L’artista o progetto artistico che hai scoperto nel 2021 di cui non riesci più a fare a meno?

«Ti parlo di una uscita Maple Death perché è stata una impresa. Si tratta dell’artista francese Theoreme. Maissa (suo vero nome) mi aveva folgorato con un disco 5/6 anni fa e da allora abbiamo iniziato a scriverci e ci siamo accordati sul fare un album, ma poi lei mandava circa 2-3 canzoni ogni anno, è stata un’attesa bella e snervante al tempo stesso. A marzo 2021 mi ha mandato tutto e in questi giorni esce finalmente Les Artisans il suo secondo album, un viaggio stranissimo che mischia dub, no-wave, post-punk, industrial cantato in francese. Vederlo stampato dopo 5 anni di rincorsa dà un senso a tutto quello che fai in qualche modo».

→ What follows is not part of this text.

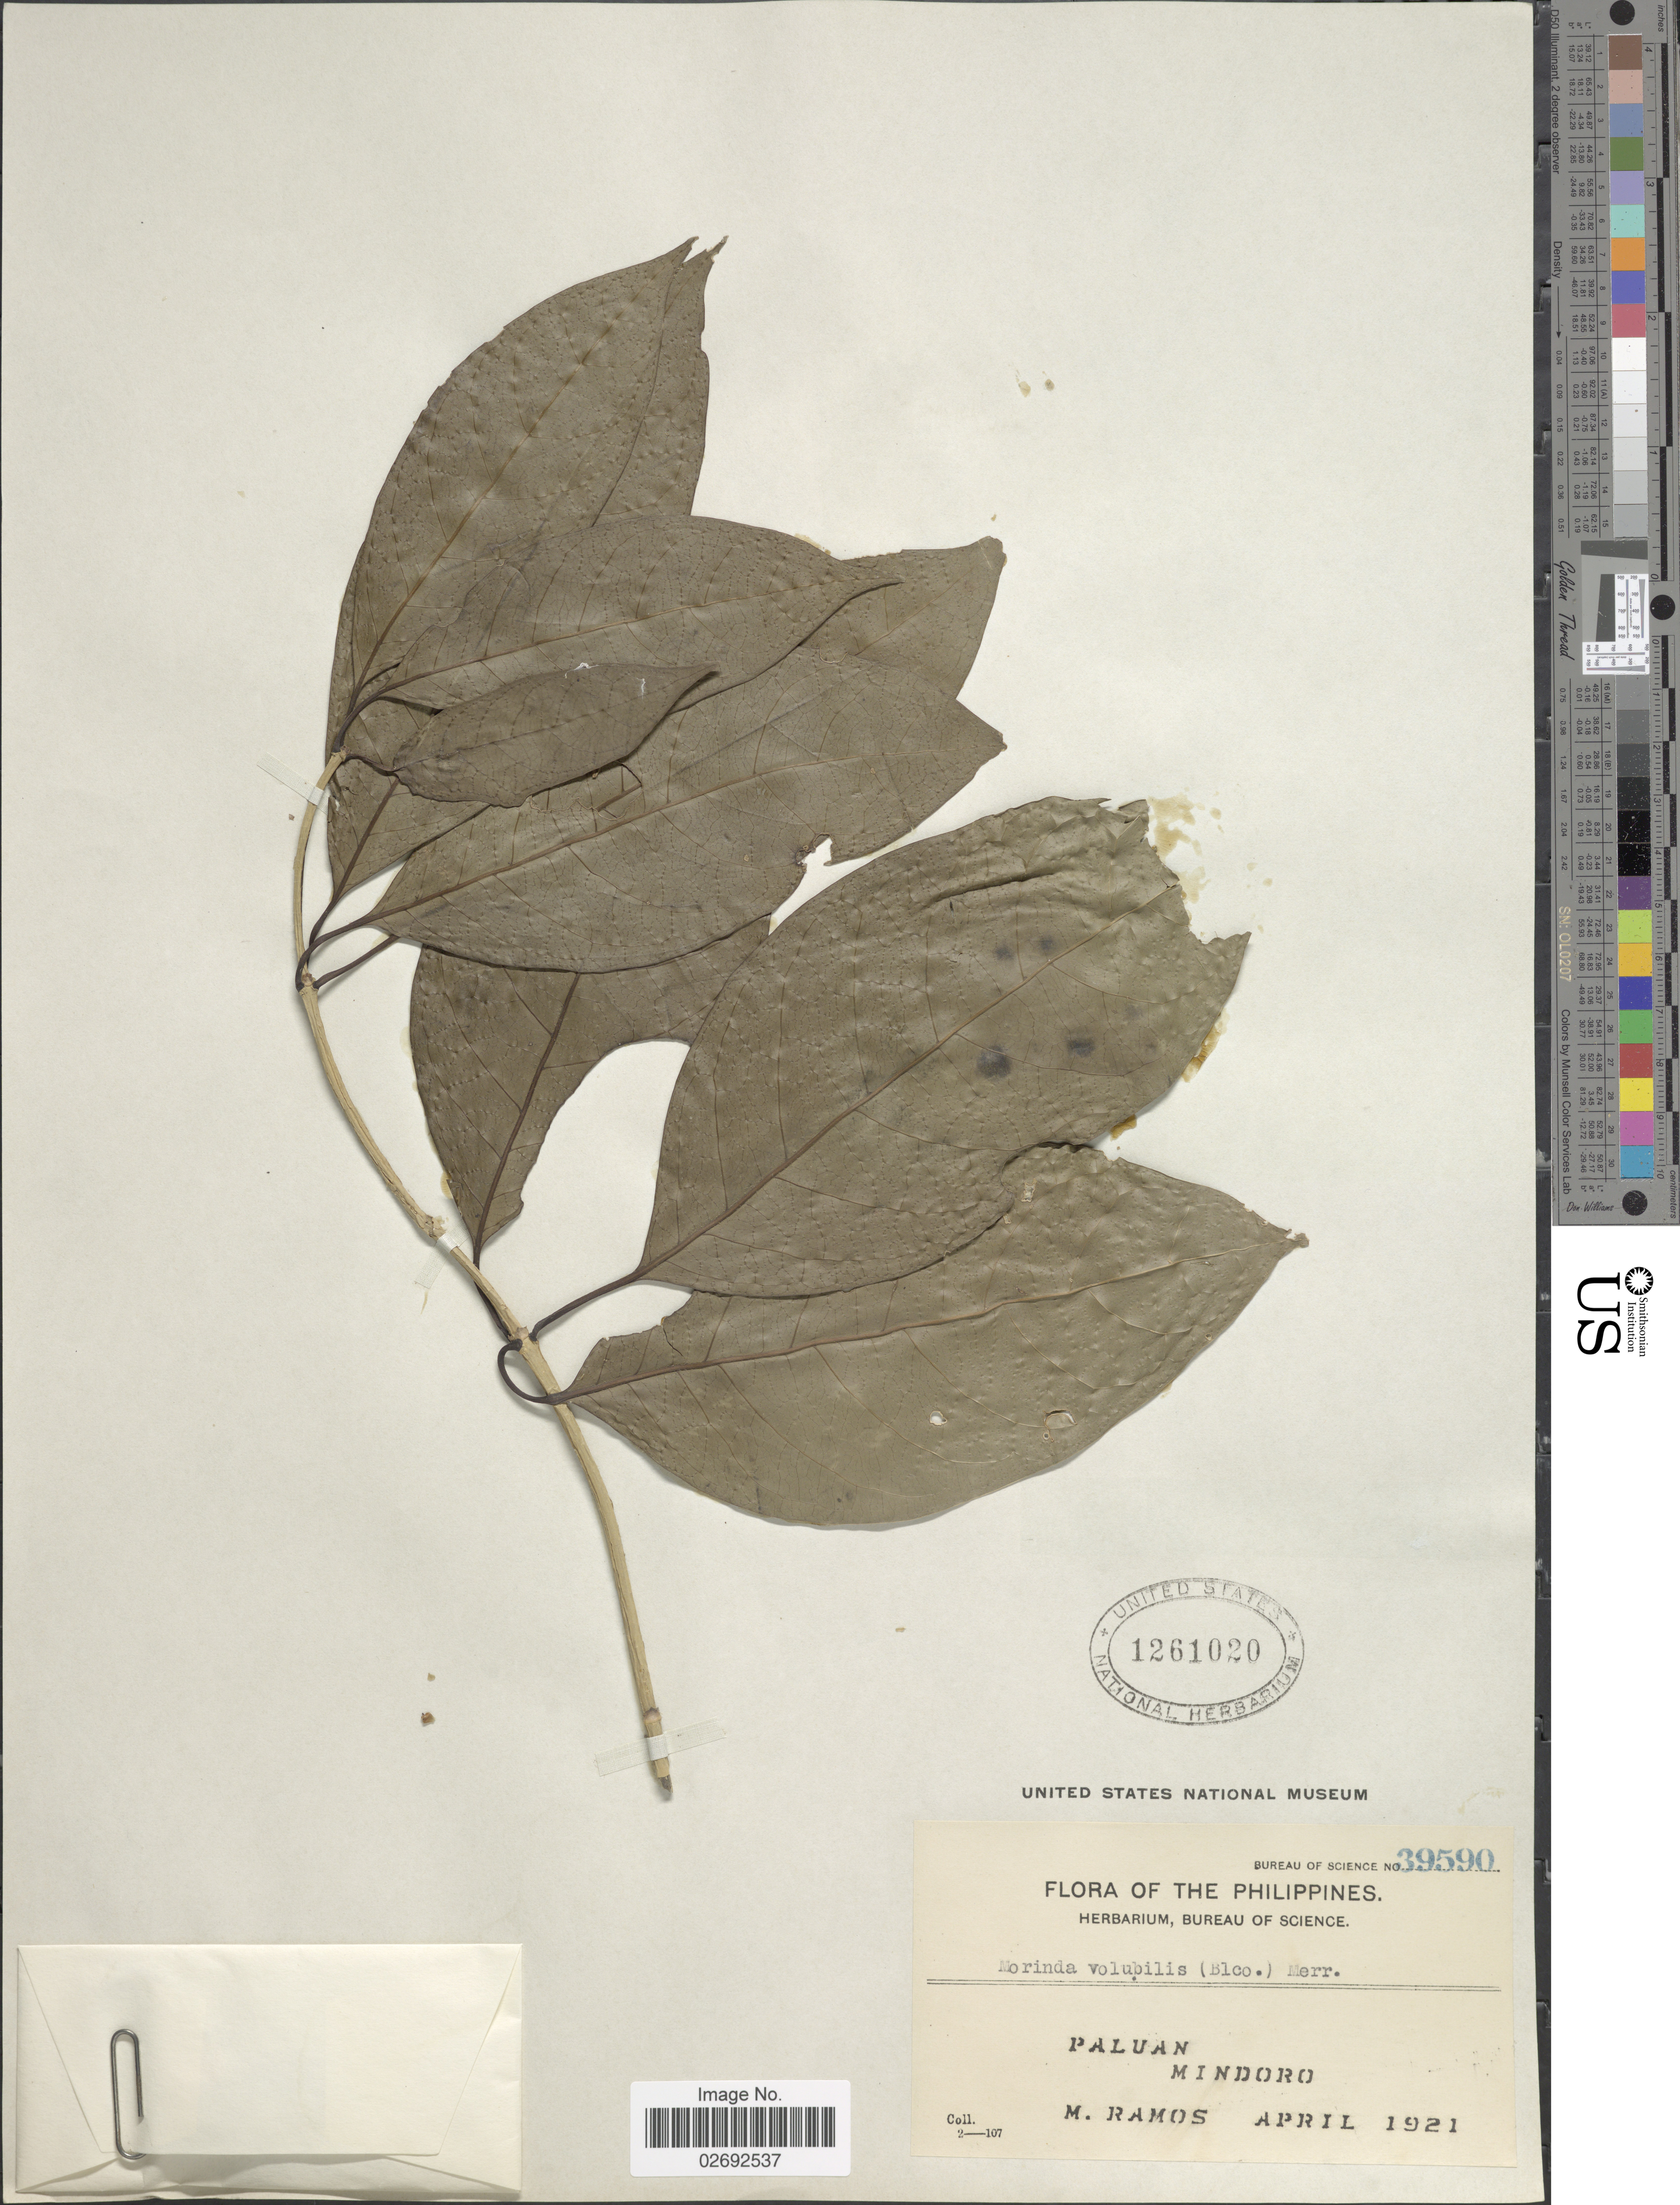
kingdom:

UK vs Italy, chi sta vincendo? E cosa dovremmo importare (Brexit permettendo) dall’Inghilterra per migliorare l’industria musicale nostrana?

«Veramente difficile paragonarli, per quanto mi riguarda e parlo delle cose che interessano a me, spesso esce musica più interessante qua, meno convenzionale e meno spinta e influenzata da dinamiche extra musicali che invece subentrano in un mondo come quello UK dove come dicevi c’è realmente un’industria musicale che permea l’underground fino al mainstream. Poi certo ci mancano le strutture e tutto ci mette il triplo del tempo a diventare realtà. Sarò sincero mentre anni fa la vedevo come una barriera essere qui, ora per niente».